Ho mais ne pleure pas comme ça, tu es une œuvre d'art. Je t'imagine bien aux enchères, qui sait, je t'aurais achetée.

C'était de trop, c'était elle qui me poussait à être la pire version de moi-même, celle qui me détestait au plus profond de son cœur et ne souhaitait que me détruire. Je me relevai et pris un pot de peinture que je lui balançai au visage. Toute la classe se mit à crier.

— QUOI ? Pourquoi ça vous étonne ? C'est ce que vous voulez, non ? Que je montre mon vrai visage et que vous puissiez vous dire que les Noirs sont des sauvages et mal élevés quand ils s'énervent, c'est ça ? Pourquoi vous me regardez tous comme ça ? Je suis un HUMAIN ! hurlai-je.

Je commençai à tout balancer, je n'en pouvais plus d'être la fille maltraitée par elle, par la classe. Je commençais à perdre la tête.

Fin du flashback

— À quoi tu penses ? Me demanda Ross.

Il était vêtu d'un ensemble gris et d'une casquette noire. Il me sourit comme à son habitude et je viens me blottir dans ses bras.

— Tu m'as fait peur, tu sais, dit-il.

— Je suis désolée.

— On s'est tous inquiétés pour toi, j'ai jamais vu Hakira autant pleurer, sauf quand elle a perdu son lapin Numi.

— Oh la pauvre, je m'en veux, je... je ne sais pas ce qu'il m'a pris, dis-je en essayant de lui expliquer.

— Ce qu'il t'a pris ? C'est juste la faute à Britney, c'est ta vie personnelle et personne n'a le droit de venir balancer qui tu es. Je te comprends, Adrien m'a fait pareil.

— Adrien ? lui demandai-je en fronçant les sourcils.

— Adrien était l'un de mes meilleurs amis, il venait chez moi, puis nos parents étaient aussi de bons amis et ils le sont encore d'ailleurs. Enfin, il connaissait toute ma vie, mais un jour, on s'est embrouillés dans les couloirs et j'ignore pour quelle raison. Les garçons ont essayé de nous calmer, mais ça partait déjà trop loin, et il a fallu qu'il expose ma vie comme Britney l'a fait avec toi. Il a commencé à dire que ma mère était à l'hôpital, que j'étais qu'un incapable et que je ne méritais pas cette vie, en gros que j'étais un emmerdeur et une catastrophe ambulante, me confie-t-il.

— Je... je ne pensais pas qu'il était comme ça, les filles avaient raison, il est vraiment narcissique et égocentrique, ne pensant qu'à ses intérêts personnels.

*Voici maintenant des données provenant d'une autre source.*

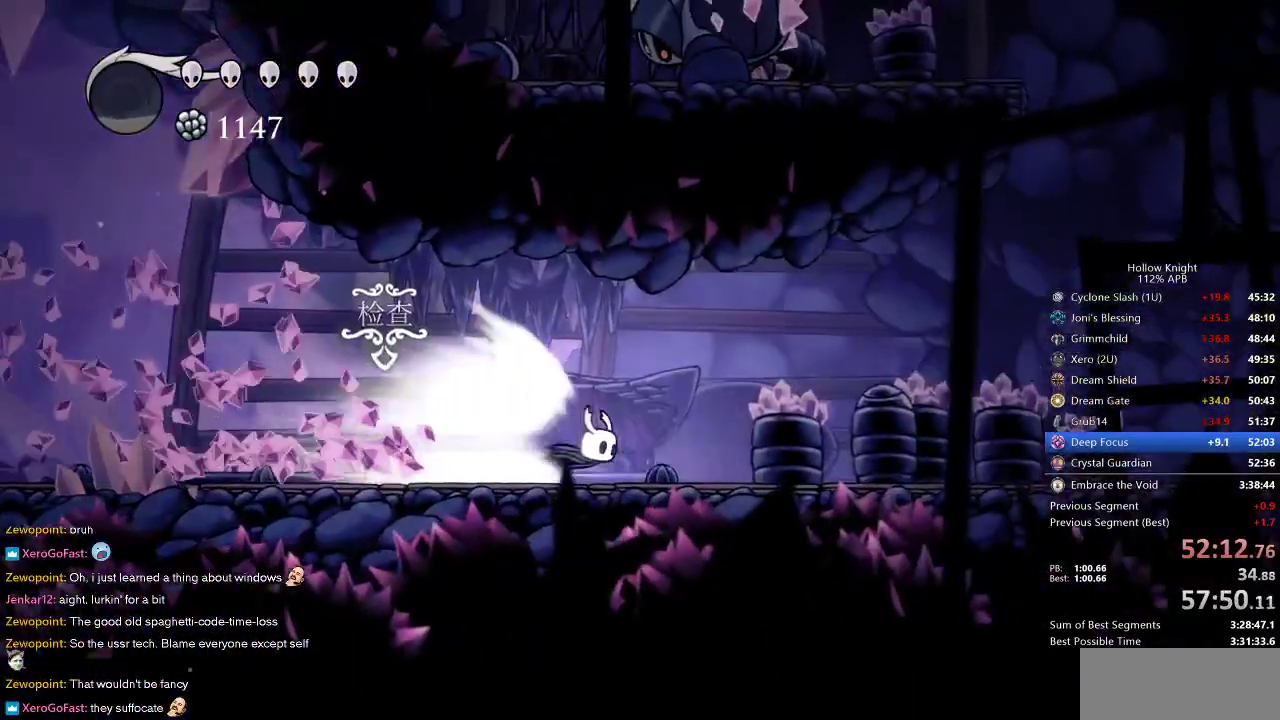
{"keys": ["right"], "events": []}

— Je pensais que demain on se serait pardonnés et qu'il aurait regretté ses mots, mais au contraire, il en était heureux et il s'est fait de nouveaux amis. Il commençait à faire des soirées pour se faire une image de garçon cool.

— Comme il a fait avec moi, déclarai-je.

— Exactement, mais c'est du passé. Bon, maintenant que je sais que tu vas mieux, je peux m'en aller.

— Hé Ross ! l'interpellai-je.

— Hum ?

— On est toujours amis, hein ?

— Bien sûr, gamine, dit-il en ébouriffant mes cheveux.

— ROSS ! hurlai-je après avoir souri.